In recent years, many development agencies have made intensive efforts to improve their efficiency and increase their impact on rural poverty. At the heart of this new strategic management process is the measurement of performance. With Household Food Security (HFS) and nutritional security now clearly identified as desired outcomes of many development projects, there is a need to assess the performance of investment projects in terms of their impact on the HFS and nutrition status of their targets groups.
When the target populations of development agencies are highly risk-prone, they require rigorous formulation and monitoring. Poorly thought-out evaluations may inadvertently act as an incentive to target better-off elements in the projects’ zones of influence, who offer higher returns and promise faster disbursement of project resources. In addition, there is a clear danger of prioritizing more easily measurable outcomes or indicators, which fail to provide the information necessary to address broader objectives or to enhance the effectiveness of rural development projects for “the poorest of the poor.” In addition, proper evaluations call for an increased awareness that less tangible objectives—such as the formation of social capital, for example—may pursue. Less tangible and broader development objectives do not, however, justify less rigorous evaluation methods. On the contrary, they call for subtler and more sensitive methodologies and indicators.

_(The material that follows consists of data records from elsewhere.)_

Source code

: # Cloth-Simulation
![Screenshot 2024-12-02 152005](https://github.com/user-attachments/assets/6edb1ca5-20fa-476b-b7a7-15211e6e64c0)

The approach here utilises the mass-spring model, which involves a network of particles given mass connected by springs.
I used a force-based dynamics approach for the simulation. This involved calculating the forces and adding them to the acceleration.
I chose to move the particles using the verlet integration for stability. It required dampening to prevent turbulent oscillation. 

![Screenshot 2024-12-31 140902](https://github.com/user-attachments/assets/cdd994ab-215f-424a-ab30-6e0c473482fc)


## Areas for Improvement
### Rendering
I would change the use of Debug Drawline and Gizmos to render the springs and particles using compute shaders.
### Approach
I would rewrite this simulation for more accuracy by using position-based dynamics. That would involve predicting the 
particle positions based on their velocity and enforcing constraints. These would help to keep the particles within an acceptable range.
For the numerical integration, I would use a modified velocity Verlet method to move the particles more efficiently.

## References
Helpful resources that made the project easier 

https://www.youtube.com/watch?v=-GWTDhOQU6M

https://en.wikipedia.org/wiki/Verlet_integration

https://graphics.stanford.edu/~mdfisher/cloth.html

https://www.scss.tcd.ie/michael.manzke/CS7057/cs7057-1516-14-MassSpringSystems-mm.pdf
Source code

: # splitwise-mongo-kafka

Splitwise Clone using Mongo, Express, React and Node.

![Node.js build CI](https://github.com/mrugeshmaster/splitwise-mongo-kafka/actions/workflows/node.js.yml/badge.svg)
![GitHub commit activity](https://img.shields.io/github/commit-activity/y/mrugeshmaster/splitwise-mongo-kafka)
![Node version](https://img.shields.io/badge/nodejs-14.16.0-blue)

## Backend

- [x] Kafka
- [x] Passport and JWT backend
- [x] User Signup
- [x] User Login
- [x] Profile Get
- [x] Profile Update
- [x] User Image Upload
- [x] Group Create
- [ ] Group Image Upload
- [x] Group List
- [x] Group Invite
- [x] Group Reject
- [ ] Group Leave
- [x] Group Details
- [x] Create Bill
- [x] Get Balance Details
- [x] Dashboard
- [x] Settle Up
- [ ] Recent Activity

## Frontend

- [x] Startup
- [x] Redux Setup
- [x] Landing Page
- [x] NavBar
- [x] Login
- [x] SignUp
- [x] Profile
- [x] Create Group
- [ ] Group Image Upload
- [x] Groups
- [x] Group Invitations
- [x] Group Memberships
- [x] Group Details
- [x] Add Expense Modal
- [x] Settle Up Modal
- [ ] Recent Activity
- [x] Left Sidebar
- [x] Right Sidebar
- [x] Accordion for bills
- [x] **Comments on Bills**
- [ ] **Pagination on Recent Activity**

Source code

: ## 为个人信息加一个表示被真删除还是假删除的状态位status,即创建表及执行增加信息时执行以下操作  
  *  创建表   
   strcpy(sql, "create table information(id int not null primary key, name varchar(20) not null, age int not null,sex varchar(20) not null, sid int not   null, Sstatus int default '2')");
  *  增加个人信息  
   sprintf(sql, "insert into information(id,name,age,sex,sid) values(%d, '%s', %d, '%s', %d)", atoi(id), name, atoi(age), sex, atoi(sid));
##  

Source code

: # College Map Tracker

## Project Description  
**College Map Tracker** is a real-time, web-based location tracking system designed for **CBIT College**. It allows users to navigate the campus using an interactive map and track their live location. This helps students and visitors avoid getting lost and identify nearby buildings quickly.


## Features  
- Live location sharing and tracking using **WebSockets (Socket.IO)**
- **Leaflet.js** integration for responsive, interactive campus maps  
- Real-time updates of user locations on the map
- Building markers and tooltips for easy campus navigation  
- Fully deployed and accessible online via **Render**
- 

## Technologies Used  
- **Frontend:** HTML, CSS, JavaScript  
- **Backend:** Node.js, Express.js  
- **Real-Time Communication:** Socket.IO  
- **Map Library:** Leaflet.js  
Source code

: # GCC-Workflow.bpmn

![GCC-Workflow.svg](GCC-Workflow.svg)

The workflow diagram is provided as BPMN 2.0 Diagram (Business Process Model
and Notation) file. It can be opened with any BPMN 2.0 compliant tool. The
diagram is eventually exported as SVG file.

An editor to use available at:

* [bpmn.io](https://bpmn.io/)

This guide emphasizes the design of quantitative impact evaluation exercises for HFS and nutrition, and provides development practitioners with the basic principles on why, when and how to choose and implement a particular evaluation system. We argue that two of the key features of a good impact evaluation study are the availability of accurate baseline information and a properly thought-out control group, respectively allowing for before-after and with-without comparisons. The importance of a joint temporal and cross-sectional comparison of the beneficiary group against a counterfactual is crucial to simultaneously control for the effects of all sorts of external factors likely to contaminate the impact evaluation results. We also argue that the involvement of the evaluation team in the earliest stages of project design stage is the most suitable way to ensure a proper and accurate evaluation without having to rely on more complicated statistical techniques, as well as to permit a sound learning process to ensue from the evaluation exercise. However, if the conditions dictate, statistical techniques can still provide the evaluation team with effective tools for a well-founded impact evaluation.